**Exercise**
With both ends included, transcribe exactly the records below from their first line to the line that contains "repülőtér, qcode valamint".

BEGIN The data

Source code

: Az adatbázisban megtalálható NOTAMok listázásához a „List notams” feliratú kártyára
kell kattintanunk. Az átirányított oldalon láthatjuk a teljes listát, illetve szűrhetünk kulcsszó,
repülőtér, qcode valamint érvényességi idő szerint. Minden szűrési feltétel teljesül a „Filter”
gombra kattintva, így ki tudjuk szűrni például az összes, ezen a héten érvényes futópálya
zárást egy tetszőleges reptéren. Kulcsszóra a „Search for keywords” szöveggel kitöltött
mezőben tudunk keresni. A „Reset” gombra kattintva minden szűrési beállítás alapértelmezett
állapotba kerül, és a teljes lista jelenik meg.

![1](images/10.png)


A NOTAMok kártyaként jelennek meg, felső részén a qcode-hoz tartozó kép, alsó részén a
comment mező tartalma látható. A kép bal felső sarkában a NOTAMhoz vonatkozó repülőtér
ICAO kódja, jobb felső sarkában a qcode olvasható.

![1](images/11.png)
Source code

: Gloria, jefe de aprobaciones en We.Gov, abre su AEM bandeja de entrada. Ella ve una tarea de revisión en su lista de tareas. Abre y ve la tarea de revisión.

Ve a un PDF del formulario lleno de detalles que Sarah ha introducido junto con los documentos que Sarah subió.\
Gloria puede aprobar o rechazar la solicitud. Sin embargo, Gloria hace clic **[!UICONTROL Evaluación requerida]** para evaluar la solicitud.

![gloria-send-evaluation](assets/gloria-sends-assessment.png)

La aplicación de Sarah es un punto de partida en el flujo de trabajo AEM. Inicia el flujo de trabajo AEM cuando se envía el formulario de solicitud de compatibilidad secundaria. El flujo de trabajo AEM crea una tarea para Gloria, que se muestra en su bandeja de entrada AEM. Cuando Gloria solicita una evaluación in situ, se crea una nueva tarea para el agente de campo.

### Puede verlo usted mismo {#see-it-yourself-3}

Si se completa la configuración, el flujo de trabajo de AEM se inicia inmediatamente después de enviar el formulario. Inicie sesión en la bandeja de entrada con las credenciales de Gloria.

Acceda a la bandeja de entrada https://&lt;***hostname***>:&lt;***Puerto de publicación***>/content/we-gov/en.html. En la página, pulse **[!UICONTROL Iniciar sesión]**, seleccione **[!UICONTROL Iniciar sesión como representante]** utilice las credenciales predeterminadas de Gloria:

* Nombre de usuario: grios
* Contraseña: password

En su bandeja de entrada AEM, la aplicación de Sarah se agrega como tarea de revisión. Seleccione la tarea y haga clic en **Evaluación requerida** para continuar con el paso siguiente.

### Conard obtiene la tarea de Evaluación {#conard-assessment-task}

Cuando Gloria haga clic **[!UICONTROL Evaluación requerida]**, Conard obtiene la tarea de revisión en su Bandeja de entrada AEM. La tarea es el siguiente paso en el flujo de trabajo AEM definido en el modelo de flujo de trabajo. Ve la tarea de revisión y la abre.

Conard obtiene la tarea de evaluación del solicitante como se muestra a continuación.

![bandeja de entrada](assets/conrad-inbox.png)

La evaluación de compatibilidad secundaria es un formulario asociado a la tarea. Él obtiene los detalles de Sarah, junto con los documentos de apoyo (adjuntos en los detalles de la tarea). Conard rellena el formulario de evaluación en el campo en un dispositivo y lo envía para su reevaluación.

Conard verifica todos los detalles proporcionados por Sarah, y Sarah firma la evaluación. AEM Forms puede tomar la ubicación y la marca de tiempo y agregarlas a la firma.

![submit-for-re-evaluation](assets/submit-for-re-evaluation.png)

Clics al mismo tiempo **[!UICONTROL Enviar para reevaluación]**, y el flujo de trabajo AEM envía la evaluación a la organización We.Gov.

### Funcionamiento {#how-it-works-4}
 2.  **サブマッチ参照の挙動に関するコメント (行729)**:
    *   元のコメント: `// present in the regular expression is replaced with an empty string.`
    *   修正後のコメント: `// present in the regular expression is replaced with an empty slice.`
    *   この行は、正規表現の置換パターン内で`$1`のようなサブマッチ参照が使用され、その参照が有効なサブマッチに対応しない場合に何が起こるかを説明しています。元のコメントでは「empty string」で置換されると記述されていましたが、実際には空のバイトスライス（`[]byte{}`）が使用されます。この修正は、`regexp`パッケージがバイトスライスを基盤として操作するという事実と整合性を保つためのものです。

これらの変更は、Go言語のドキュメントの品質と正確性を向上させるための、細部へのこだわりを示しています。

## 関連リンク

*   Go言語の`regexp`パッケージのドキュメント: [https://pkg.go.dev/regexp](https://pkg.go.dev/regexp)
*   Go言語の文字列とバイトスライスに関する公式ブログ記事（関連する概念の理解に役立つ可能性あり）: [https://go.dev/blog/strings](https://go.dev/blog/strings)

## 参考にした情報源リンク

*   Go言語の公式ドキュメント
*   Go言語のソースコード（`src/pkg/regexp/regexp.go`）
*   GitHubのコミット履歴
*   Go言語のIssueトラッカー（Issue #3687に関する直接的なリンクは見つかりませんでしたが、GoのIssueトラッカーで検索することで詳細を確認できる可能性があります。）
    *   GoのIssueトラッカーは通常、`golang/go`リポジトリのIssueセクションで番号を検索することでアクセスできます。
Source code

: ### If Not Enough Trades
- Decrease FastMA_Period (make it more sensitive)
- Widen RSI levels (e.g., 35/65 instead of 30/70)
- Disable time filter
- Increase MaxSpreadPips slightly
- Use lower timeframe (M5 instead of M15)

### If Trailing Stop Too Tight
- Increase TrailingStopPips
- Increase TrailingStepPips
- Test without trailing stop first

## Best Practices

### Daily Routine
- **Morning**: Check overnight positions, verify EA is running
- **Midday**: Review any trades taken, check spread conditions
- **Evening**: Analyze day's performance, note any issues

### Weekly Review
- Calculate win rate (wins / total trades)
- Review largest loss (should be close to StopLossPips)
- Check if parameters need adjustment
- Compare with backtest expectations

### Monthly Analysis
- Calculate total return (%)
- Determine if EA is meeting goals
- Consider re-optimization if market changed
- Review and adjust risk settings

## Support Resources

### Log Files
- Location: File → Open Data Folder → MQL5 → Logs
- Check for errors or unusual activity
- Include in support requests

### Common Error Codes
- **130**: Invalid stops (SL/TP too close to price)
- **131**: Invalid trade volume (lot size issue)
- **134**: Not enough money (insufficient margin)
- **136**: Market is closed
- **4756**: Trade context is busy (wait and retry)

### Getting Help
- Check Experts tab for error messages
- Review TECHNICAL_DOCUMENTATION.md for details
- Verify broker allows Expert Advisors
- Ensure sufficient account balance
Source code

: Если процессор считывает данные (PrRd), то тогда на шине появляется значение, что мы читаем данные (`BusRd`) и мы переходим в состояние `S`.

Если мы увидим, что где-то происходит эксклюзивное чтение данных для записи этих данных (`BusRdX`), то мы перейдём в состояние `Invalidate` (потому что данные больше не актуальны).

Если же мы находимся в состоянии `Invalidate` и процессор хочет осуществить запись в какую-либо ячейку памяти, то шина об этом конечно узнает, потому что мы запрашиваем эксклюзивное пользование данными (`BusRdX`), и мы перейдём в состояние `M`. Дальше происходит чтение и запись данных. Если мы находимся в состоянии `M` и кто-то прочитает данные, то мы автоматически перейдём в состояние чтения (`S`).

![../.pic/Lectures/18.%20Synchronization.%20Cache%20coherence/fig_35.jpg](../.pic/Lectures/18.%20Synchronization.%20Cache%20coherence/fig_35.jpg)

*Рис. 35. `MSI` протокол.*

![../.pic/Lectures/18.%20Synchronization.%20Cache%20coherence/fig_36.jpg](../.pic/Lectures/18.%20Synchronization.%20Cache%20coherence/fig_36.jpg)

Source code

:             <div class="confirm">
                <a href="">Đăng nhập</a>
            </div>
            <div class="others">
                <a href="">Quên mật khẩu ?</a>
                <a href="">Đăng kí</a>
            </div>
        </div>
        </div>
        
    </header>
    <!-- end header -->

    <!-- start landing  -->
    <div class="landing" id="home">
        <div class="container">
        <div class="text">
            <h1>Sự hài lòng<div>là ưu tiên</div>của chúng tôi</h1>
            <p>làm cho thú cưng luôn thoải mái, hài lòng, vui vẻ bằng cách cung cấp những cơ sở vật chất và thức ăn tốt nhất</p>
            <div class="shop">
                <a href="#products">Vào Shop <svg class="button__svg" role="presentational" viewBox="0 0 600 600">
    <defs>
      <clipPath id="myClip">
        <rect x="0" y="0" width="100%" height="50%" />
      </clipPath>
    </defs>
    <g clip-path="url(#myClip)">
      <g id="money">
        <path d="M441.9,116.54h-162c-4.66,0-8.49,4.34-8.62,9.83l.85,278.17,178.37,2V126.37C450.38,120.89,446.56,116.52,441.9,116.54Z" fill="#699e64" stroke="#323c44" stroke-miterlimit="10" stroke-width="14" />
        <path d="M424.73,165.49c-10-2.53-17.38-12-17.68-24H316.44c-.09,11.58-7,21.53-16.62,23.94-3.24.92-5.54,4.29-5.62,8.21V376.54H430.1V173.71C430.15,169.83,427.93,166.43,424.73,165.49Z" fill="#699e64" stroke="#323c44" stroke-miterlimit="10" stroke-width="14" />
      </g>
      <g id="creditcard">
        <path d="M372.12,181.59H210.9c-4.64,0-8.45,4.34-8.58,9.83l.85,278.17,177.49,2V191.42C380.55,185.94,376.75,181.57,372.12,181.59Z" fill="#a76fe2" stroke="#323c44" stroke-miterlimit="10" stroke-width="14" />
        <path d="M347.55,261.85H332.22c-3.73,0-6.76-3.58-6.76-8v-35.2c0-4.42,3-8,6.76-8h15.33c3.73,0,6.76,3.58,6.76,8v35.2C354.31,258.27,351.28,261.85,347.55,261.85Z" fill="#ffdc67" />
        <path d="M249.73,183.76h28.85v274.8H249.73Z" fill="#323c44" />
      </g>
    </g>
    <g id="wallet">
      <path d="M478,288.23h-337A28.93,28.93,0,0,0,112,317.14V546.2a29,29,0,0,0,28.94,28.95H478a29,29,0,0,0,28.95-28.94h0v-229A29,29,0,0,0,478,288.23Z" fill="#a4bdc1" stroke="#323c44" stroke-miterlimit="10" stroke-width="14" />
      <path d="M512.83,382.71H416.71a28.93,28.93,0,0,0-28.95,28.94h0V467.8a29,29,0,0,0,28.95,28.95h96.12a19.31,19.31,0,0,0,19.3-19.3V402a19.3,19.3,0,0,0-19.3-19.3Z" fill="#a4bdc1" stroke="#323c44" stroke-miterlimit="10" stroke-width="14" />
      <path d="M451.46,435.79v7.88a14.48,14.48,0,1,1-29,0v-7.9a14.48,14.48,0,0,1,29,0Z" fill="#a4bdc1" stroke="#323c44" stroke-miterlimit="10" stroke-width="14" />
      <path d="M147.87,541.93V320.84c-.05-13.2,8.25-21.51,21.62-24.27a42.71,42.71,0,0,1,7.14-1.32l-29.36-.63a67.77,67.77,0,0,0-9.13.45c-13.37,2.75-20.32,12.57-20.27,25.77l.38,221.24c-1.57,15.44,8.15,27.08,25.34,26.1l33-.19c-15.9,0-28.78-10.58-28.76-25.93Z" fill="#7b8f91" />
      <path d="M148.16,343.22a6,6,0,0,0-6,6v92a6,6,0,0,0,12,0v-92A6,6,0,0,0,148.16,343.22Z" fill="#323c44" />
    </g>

END The data

**Written response**
Source code

: Az adatbázisban megtalálható NOTAMok listázásához a „List notams” feliratú kártyára
kell kattintanunk. Az átirányított oldalon láthatjuk a teljes listát, illetve szűrhetünk kulcsszó,
repülőtér, qcode valamint érvényességi idő szerint. Minden szűrési feltétel teljesül a „Filter”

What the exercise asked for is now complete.